Avant toute réflexion sur la qualité littéraire de ce livre, il faut souligner son caractère important et osé de raconter une réalité cachée à la plupart des français·es. Par son témoignage cru,
Julien Goudichaud montre comment les États occidentaux refusent d'accueillir des gens condamnés à la mort, à la torture, à la vie dans un pays en guerre et les poussent à mener une vie misérable et tout aussi dangereuse sur leur territoire.

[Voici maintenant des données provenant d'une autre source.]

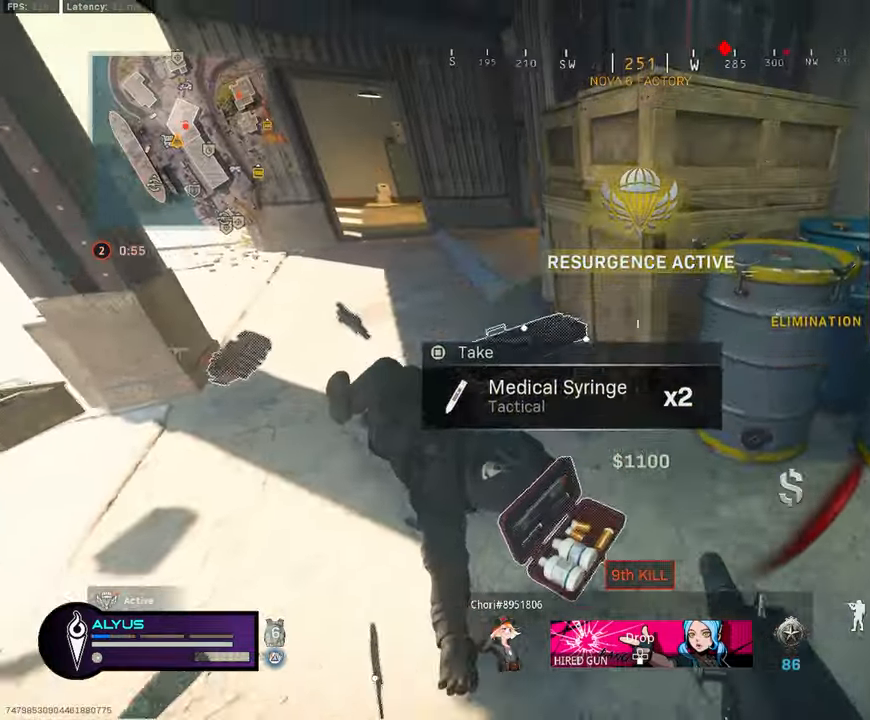
{"buttons": [], "left_stick": "down-right", "right_stick": "left", "events": [[67, "left_stick", "down-left"], [133, "right_stick", "up-left"], [217, "left_stick", "up-right"], [267, "right_stick", "right"], [317, "left_stick", "down-right"], [367, "right_stick", "down"], [450, "right_stick", "left"]]}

De même, avant toute réflexion sur la manière dont l'histoire est racontée, il me semble raisonnable de louer le travail de l'auteur qui a lui-même visiblement enduré des souffrances psychologiques et physiques pendant 7 années où il a suivi de manière très proches ces migrant·es désespéré·es. Ainsi, que l'on soit d'accord ou non avec l'approche choisie, les raisons, les actes de l'auteur dans un tel récit, n'oublions pas que
Julien Goudichaud est un citoyen français qui pourrait mener une vie de M. Tout le monde, mais qu'il a fait le choix de s'immerger dans ce quotidien inhumain et même de tenter une traversée au péril de sa vie. C'est également l'occasion de rendre hommage aux personnes rencontrées dans le livre et aux personnes qui ne sont pas citées mais qui aident quotidiennement les migrant·es, à Calais ou bien ailleurs, souvent contre la loi ou contre l'opinion majoritaire. Et surtout de rendre hommage aux migrant·es qui vivent à Calais, tentent la traversée de la Manche et trop souvent meurent noyés.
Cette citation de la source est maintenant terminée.